Tuesday, December 10, 2024 12:30 pm - 2:30 pm EST (GMT -05:00)

Candidate: Radi Abubaker

Title: Novel Physical-Layer Protocols for detecting Relay Attacks using the Channel State

Date: December 10, 2024

Time: 12:30 PM

Place: EIT 3151-53

Supervisor(s): Gong, Guang

Abstract:
A relay attack is a set of simple, but powerful attacks that can be used to circumvent entity authentication protocols. Through the forwarding of legitimate and real-time messages, relay attacks can cause unexpected authentications to occur, despite the use of modern cryptographic methods, such as digital signatures and message authentication codes. Relay attacks are primarily used by attackers to fraudulently authenticate cyber-physical systems, leading to undesirable responses in the real-world. For example, the relay attack can be used to start vehicles, activate payment systems, and illegally access secured areas. Current solutions are not widely tested and come with trade-offs, which motivates the use of the wireless channel of the physical-layer of communications in wireless systems as a novel prospect for detecting relay attacks.

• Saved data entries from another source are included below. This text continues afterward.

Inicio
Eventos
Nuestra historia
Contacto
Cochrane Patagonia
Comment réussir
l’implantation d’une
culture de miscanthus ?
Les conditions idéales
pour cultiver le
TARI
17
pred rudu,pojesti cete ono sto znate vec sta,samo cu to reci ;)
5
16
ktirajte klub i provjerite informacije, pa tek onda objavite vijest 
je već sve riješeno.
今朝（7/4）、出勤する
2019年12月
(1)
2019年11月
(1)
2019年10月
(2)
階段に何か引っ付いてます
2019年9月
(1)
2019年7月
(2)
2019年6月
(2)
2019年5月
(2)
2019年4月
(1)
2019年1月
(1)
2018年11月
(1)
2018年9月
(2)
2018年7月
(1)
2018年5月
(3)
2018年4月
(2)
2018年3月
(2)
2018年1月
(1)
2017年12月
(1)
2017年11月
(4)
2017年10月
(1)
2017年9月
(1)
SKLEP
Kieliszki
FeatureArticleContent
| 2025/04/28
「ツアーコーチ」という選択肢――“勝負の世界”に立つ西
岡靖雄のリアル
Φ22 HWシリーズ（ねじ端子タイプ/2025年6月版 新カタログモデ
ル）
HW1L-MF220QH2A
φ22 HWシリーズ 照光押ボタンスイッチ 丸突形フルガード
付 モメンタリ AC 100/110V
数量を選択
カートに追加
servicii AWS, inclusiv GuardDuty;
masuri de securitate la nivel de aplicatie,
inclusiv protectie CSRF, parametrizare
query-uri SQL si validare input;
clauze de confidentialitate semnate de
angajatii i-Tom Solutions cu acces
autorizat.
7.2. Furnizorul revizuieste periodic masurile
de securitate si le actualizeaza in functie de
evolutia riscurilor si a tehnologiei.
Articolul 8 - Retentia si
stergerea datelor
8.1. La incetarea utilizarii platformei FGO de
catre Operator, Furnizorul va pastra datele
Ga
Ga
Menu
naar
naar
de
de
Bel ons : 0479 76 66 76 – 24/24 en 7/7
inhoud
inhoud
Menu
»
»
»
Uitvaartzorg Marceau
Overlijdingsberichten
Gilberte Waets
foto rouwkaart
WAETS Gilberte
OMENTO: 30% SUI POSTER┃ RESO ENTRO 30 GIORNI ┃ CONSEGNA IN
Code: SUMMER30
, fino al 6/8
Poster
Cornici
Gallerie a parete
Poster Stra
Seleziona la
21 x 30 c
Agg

This thesis details the theory, motivation, design, and implementation of four physical-layer protocols that can individually detect either a decode-and-forward or an amplify-and-forward relay attack, occurring in a wireless challenge-response entity authentication protocol. Each protocol utilizes different aspects of the wireless channel to perform the detection. The first proposed protocol leverages channel reciprocity to detect a decode-and-forward relay attack. The second proposed protocol generalizes detection to non-reciprocal channels to detect decode-and-forward relay attacks under more adversarial conditions.

The third proposed protocol utilizes the change in distribution of a relayed channel as a feature to detect amplify-and-forward relay attacks. The fourth proposed protocol utilizes a deep neural network to generalize feature selection to detect an amplify-and-forward relay attack. Each protocol builds on work from prior physical-layer research, but introduces novel ideas to handle attacks that have not been well explored.

To evaluate the performance of these protocols, this thesis performs Monte-Carlo simulations, hardware implementations on software defined radios, and theoretical performance evaluations. These results show practically that physical-layer based relay attack detection using the wireless channel is capable of robustly detecting relay attacks, while simultaneously providing ubiquitous high-throughput data communications, which other potential solutions lack.

The thesis is organized into nine chapters. The first three chapters details the background and motivations of the relay attack. The next five chapters focuses on the protocol designs and their theoretical performance evaluation. The last chapter details the hardware implementation on embedded software-defined radios and the novel processes required to implement the protocols.